Aufgabe 1: In welchem Bereich lag laut dem Text über Stromunfälle die jährliche Anzahl tödlicher Stromunfälle in den letzten 20 Jahren?

- - - -

Unter elektrischen „Stromunfällen“ versteht man:
- die gefährliche elektrische Körperdurchströmung und
- den Störlichtbogenunfall, der vorrangig mit Verbrennungen verbunden ist.
Die Anzahl der tödlichen Stromunfälle im Erfassungsbereich der Berufsgenossenschaft ETEM (Quelle: Institut zur Erforschung elektrischer Unfälle der BG ETEM) lag in den letzten 20 Jahren zwischen einem und 13 Unfällen je Jahr. Daneben existiert eine hohe dreistellige Zahl von meldepflichtigen Stromunfällen. Der Einsatz von PSA zum Schutz vor Körperdurchströmung und Störlichtbögen ist also eine unbedingte Notwendigkeit für sicheres Arbeiten an und in der Nähe von elektrischen Anlagen.

- - - -

Aufgabe 2: Übertragen Sie aus den Einträgen die Zeilen, beginnend mit der Zeile, die „r arasındaki yakınlaşma, Doğu“ enthält, und endend mit der Zeile, die „bölgelerinde istikrar ve“ enthält, in eine JSON-Liste von Zeichenketten mit einem Element je Zeile und ohne Leerzeilen.

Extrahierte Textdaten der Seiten
- - - -

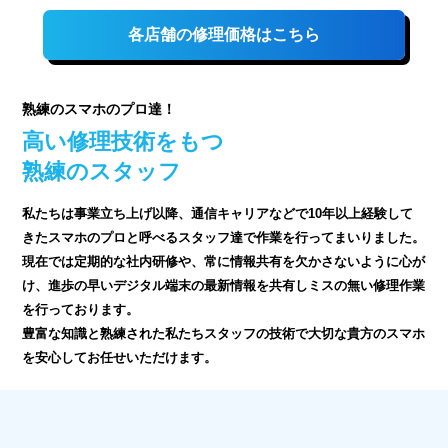
各店舗の修理価格はこちら
熟練のスマホのプロ達！
高い修理技術をもつ
熟練のスタッフ
私たちは事業立ち上げ以降、通信キャリアなどで10年以上経験して
きたスマホのプロと呼べるスタッフ達で作業を行ってまいりました。
現在では定期的な社内研修や、常に情報共有を欠かさないように心が
け、進歩の早いデジタル端末の最新情報を共有しミスの無い修理作業
を行っております。
豊富な知識と熟練された私たちスタッフの技術で大切な貴方のスマホ
を安心してお任せいただけます。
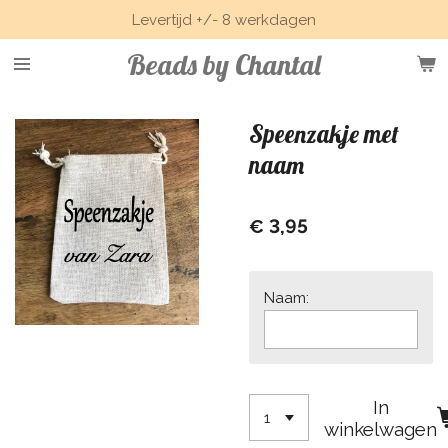
Levertijd +/- 8 werkdagen
Ga
direct
Beads by Chantal
naar
de
hoofdinhoud
Speenzakje met
naam
€ 3,95
Naam:
In
winkelwagen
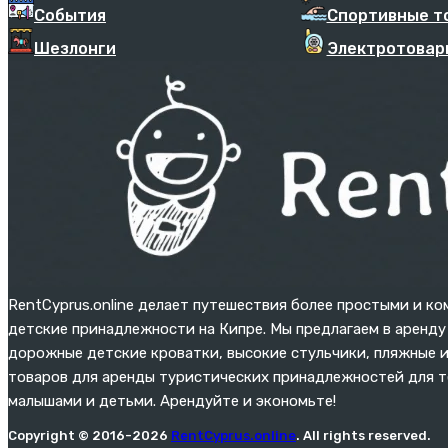
События
Спортивные т
Шезлонги
Электротовар
RentCyprus.online делает путешествия более простыми и ко
детские принадлежности на Кипре. Мы предлагаем в аренду 
дорожные детские кроватки, высокие стульчики, пляжные и
товаров для аренды туристических принадлежностей для те
малышами и детьми. Арендуйте и экономьте!
Copyright © 2016-2026
RentCyprus.online
. All rights reserved.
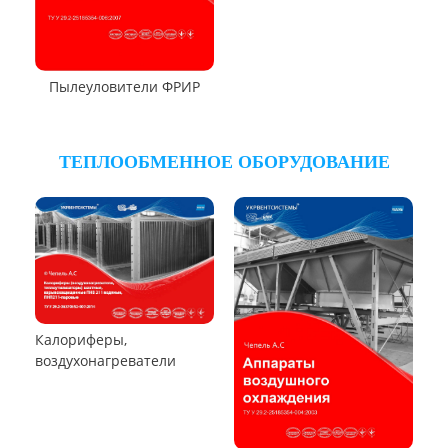
Циклон Ц
Циклон ЦОЛ
Циклон 4БЦШ
Циклон ЦРк
Циклон РИСИ
Циклон УЦ-38
Циклон УЦМ-38
Циклон ЦОК
Циклоны
РУКАВНЫЕ ПЫЛЕУЛОВИТЕЛИ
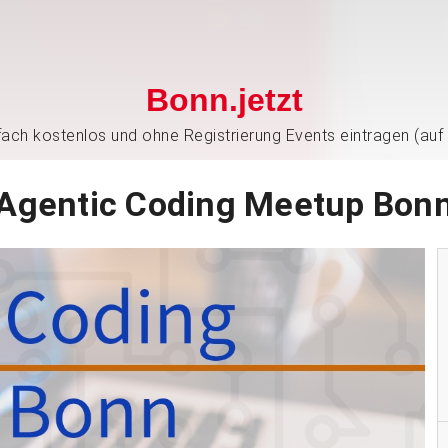
Bonn.jetzt
nfach kostenlos und ohne Registrierung Events eintragen (auf
Agentic Coding Meetup Bon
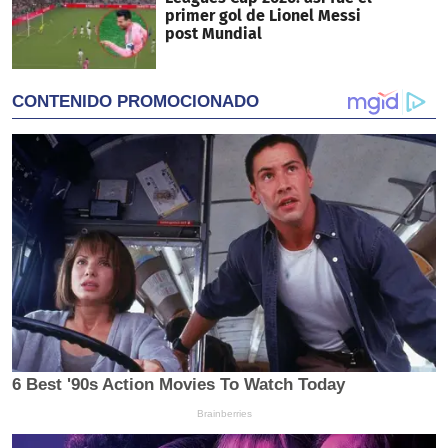
primer gol de Lionel Messi
post Mundial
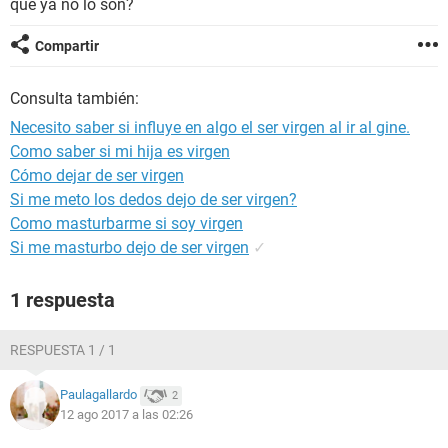
que ya no lo son?
Compartir
Consulta también:
Necesito saber si influye en algo el ser virgen al ir al gine.
Como saber si mi hija es virgen
Cómo dejar de ser virgen
Si me meto los dedos dejo de ser virgen?
Como masturbarme si soy virgen
Si me masturbo dejo de ser virgen
✓
1 respuesta
RESPUESTA 1 / 1
Paulagallardo
2
12 ago 2017 a las 02:26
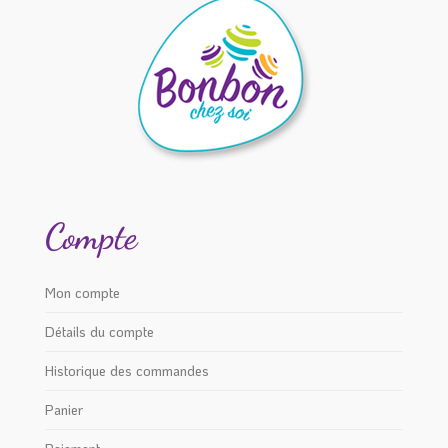
Compte
Mon compte
Détails du compte
Historique des commandes
Panier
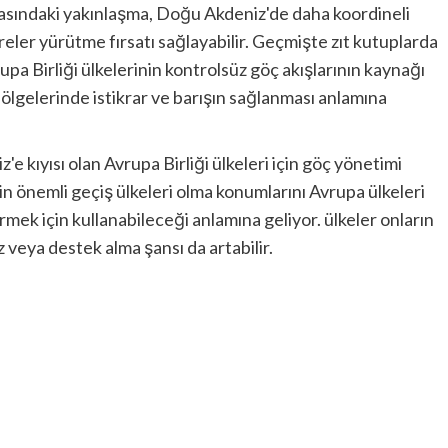
r arasındaki yakınlaşma, Doğu Akdeniz'de daha koordineli
eler yürütme fırsatı sağlayabilir. Geçmişte zıt kutuplarda
vrupa Birliği ülkelerinin kontrolsüz göç akışlarının kaynağı
bölgelerinde istikrar ve barışın sağlanması anlamına
'e kıyısı olan Avrupa Birliği ülkeleri için göç yönetimi
in önemli geçiş ülkeleri olma konumlarını Avrupa ülkeleri
ek için kullanabileceği anlamına geliyor. ülkeler onların
z veya destek alma şansı da artabilir.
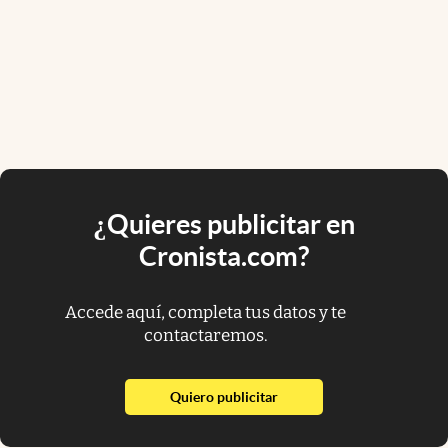
¿Quieres publicitar en
Cronista.com?
Accede aquí, completa tus datos y te
contactaremos.
abre en nueva pestaña
Quiero publicitar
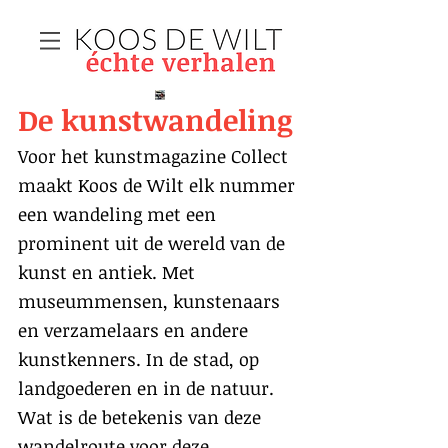
De kunstwandeling
Voor het kunstmagazine Collect
maakt Koos de Wilt elk nummer
een wandeling met een
prominent uit de wereld van de
kunst en antiek. Met
museummensen, kunstenaars
en verzamelaars en andere
kunstkenners. In de stad, op
landgoederen en in de natuur.
Wat is de betekenis van deze
wandelroute voor deze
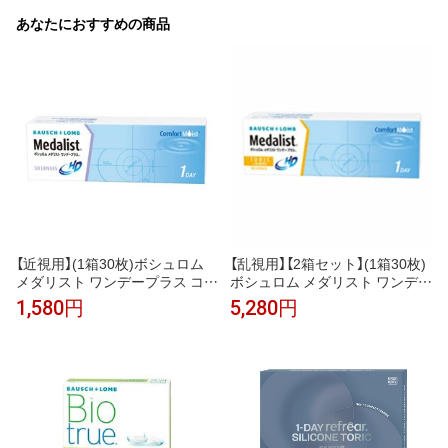
あなたにおすすめの商品
【近視用】(1箱30枚)ボシュロム
【乱視用】【2箱セット】(1箱30枚)
メダリスト ワンデープラス コン
ボシュロム メダリスト ワンデー
タクトレンズ[medalist-1dayplu
プラス 乱視用 コンタクトレンズ
1,580円
5,280円
s][BL]*
[medalist-1dayplus-tr][BL]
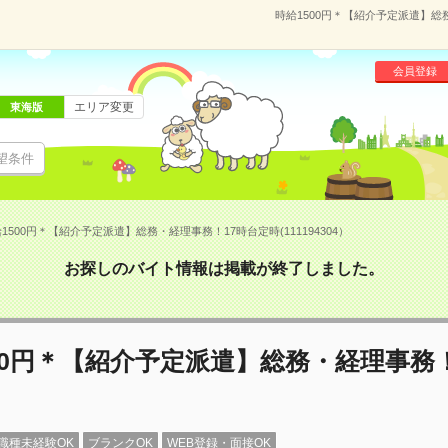
時給1500円＊【紹介予定派遣】総務
会員登録
エリア変更
東海版
望条件
1500円＊【紹介予定派遣】総務・経理事務！17時台定時(111194304）
お探しのバイト情報は掲載が終了しました。
00円＊【紹介予定派遣】総務・経理事務！
職種未経験OK
ブランクOK
WEB登録・面接OK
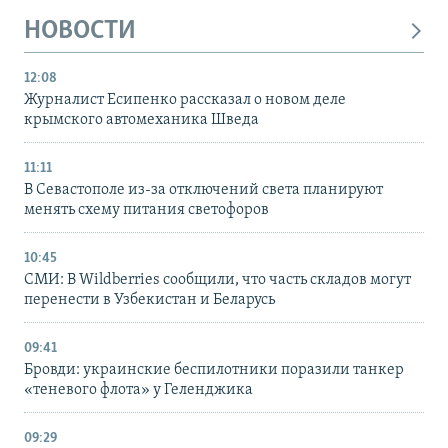
НОВОСТИ
12:08
Журналист Есипенко рассказал о новом деле
крымского автомеханика Шведа
11:11
В Севастополе из-за отключений света планируют
менять схему питания светофоров
10:45
СМИ: В Wildberries сообщили, что часть складов могут
перенести в Узбекистан и Беларусь
09:41
Бровди: украинские беспилотники поразили танкер
«теневого флота» у Геленджика
09:29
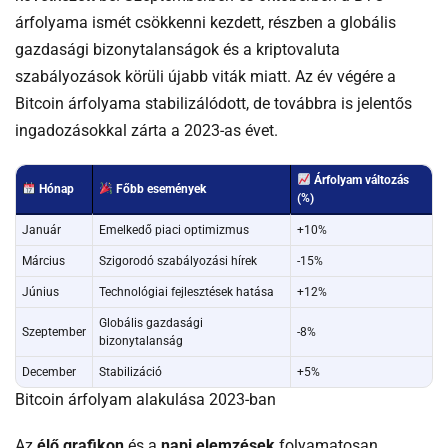
árfolyama ismét csökkenni kezdett, részben a globális
gazdasági bizonytalanságok és a kriptovaluta
szabályozások körüli újabb viták miatt. Az év végére a
Bitcoin árfolyama stabilizálódott, de továbbra is jelentős
ingadozásokkal zárta a 2023-as évet.
Árfolyam változás
Hónap
Főbb események
(%)
Január
Emelkedő piaci optimizmus
+10%
Március
Szigorodó szabályozási hírek
-15%
Június
Technológiai fejlesztések hatása
+12%
Globális gazdasági
Szeptember
-8%
bizonytalanság
December
Stabilizáció
+5%
Bitcoin árfolyam alakulása 2023-ban
Az
élő grafikon
és a
napi elemzések
folyamatosan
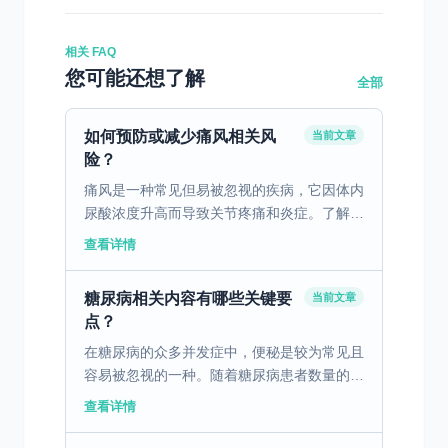
相关 FAQ
您可能还想了解
全部
如何预防或减少痛风相关风
当前文章
险？
痛风是一种常见但易被忽视的疾病，它因体内
尿酸浓度升高而导致关节疼痛和炎症。了解痛
风的成因、症状及预防和治疗对控制病情至关
查看详情
重要。 一、痛风的成因与发病机制 痛风是一
种由于体内尿酸...
糖尿病相关内容有哪些关键要
当前文章
点？
在糖尿病的众多并发症中，便秘是较为常见且
容易被忽视的一种。随着糖尿病患者数量的不
断增加，了解糖尿病代谢异常引发便秘的原
查看详情
因、症状以及有效的治疗方法，对改善患者生
活质量、控制病情发...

- - - -

Schriftliche Antwort 1: Zwischen einem und 13 Unfällen je Jahr.

Schriftliche Antwort 2:
[
  "r arasındaki yakınlaşma, Doğu Akdeniz'de daha koordineli",
  "eler yürütme fırsatı sağlayabilir. Geçmişte zıt kutuplarda",
  "vrupa Birliği ülkelerinin kontrolsüz göç akışlarının kaynağı",
  "bölgelerinde istikrar ve barışın sağlanması anlamına"
]